Under the Appendix to the new ICC Mediation Rules, ICC administrative expenses are based on the amount in dispute. For cases in which the amount in dispute does not exceed US$ 200,000, the ICC administrative expenses are capped at half the amount provided in the previous Appendix, which results in a considerable decrease in expenses for such disputes.

In light of the hourly rates requested by mediators from different countries and the predominantly international nature of the cases filed with the Centre, the new Appendix aims to ensure that the cost structure under the ICC Mediation Rules remains flexible to cater for diverse economic circumstances. In sum: (i) there is no pre-fixed hourly rate; (ii) the mediator suggests an hourly rate; (iii) the parties can comment; and (iv) the Centre will then fix the hourly rate at the outset. Accordingly, parties retain some control over the mediator's costs. The mediator's fees will generally be based on an hourly rate, unless the parties and the mediator have agreed that the Centre fix the mediator's fees on the basis of a single fixed fee for the whole proceedings.

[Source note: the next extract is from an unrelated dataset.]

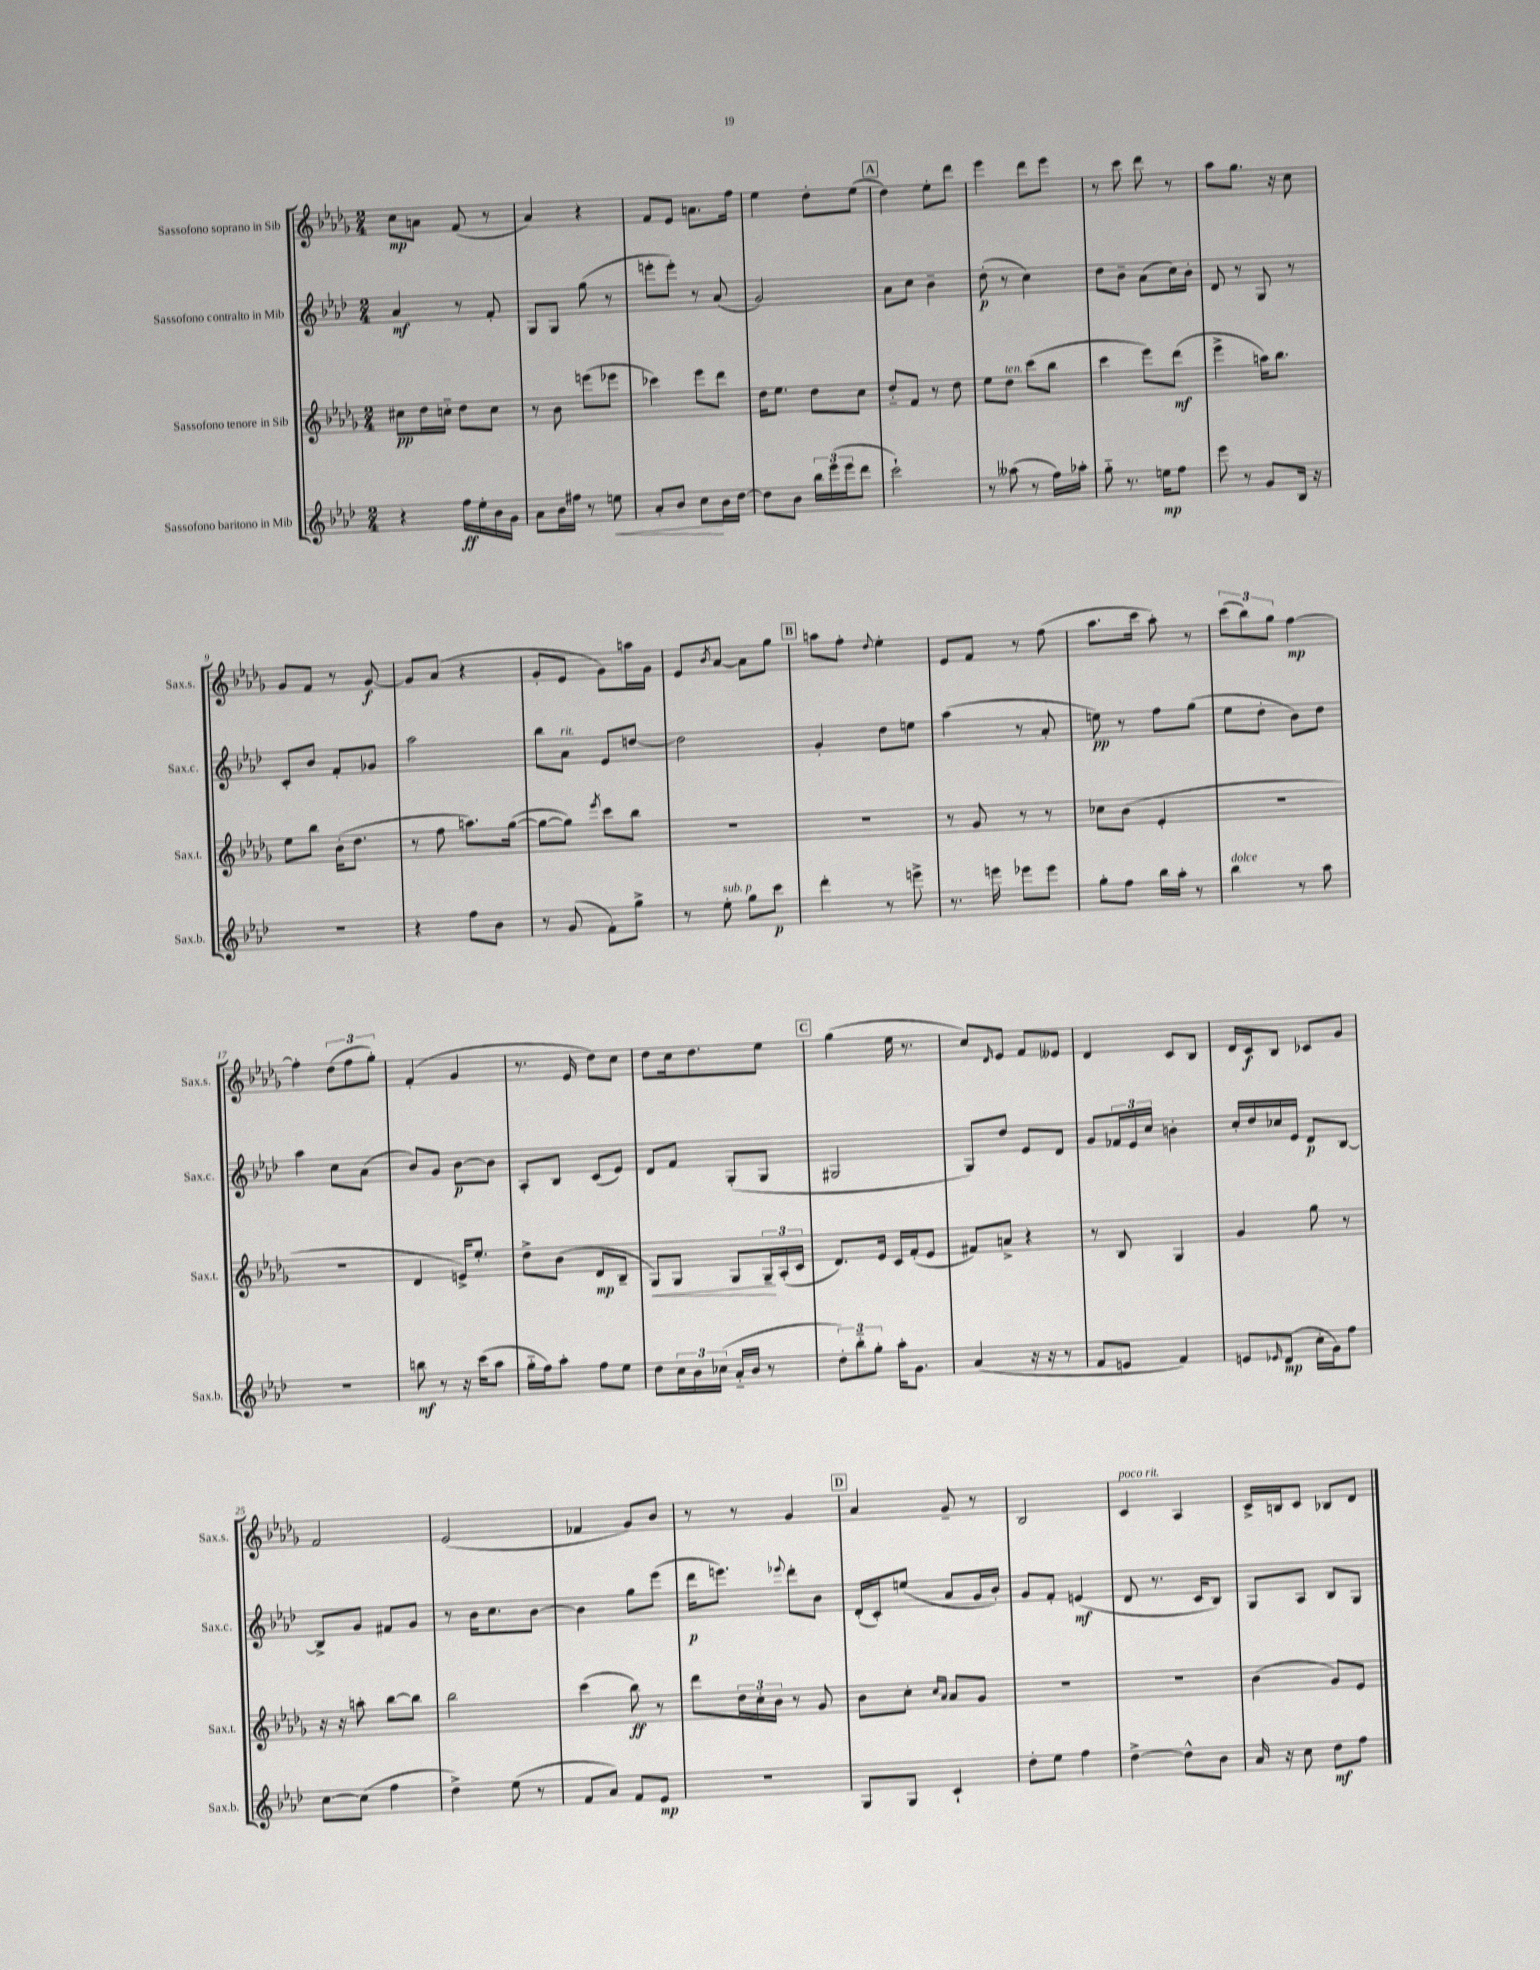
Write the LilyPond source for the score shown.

7. Mediation Guidance Notes

The Mediation Guidance Notes are published separately in a companion booklet4 to the Rules. Their purpose is to offer guidance on issues that deserve attention when choosing and organizing mediations. Helpful information will be found on the many administrative and procedural questions that a party may wish to consider when preparing mediation proceedings on its own or in discussions with the other party and the mediator. In keeping with the spirit of mediation, the Mediation Guidance Notes do not dictate solutions, but encourage parties to work out the best arrangements for their particular case in light of common mediation practices and the flexibility offered by the ICC Mediation Rules.



1
The revision of the ADR Rules was led by Christopher Newmark (Chair of the Consultative Task Force on the Revision of the ICC ADR Rules and incoming Chair of the Commission on Arbitration and ADR), Peter Wolrich (current Chair of the Commission on Arbitration and ADR), Hannah Tümpel (Senior Counsel and Manager of the ICC International Centre for ADR) and Hélène van Lith (Secretary to the Commission on Arbitration and ADR), all of whom have contributed to this Introduction to the New ICC Mediation Rules.


2
For further details, see the annual Statistical Report on ICC dispute resolution services published in the ICC International Court of Arbitration Bulletin. See also H. Tümpel & C. Sudborough, 'ICC's ADR Rules 2001(2010 : Current Practices, Case Examples and Lessons Learned' in A. Ingen-Housz, ed., ADR in Business, Practice and Issues across Countries and Cultures, vol. II (Kluwer, 2011).


3
Whether in mediation or other proceedings conducted under the Rules, a successful outcome usually takes the form of a settlement agreement contractually binding on the parties. If parties choose neutral evaluation, they will in the end receive a non-binding evaluation or recommendation which they can use as a basis for a negotiated settlement agreement; the evaluation itself will not be binding on the parties. Unlike arbitral awards, settlements reached under the new Rules are not enforceable under the New York Convention on the Recognition and Enforcement of Foreign Arbitral Awards and failure to comply with a settlement agreement is considered as a breach of contract in most jurisdictions.


4
Mediation Guidance Notes, available in hard copy as ICC Publication 870 and online at www.iccwbo.org and in the ICC Dispute Resolution Library www.iccdrl.com.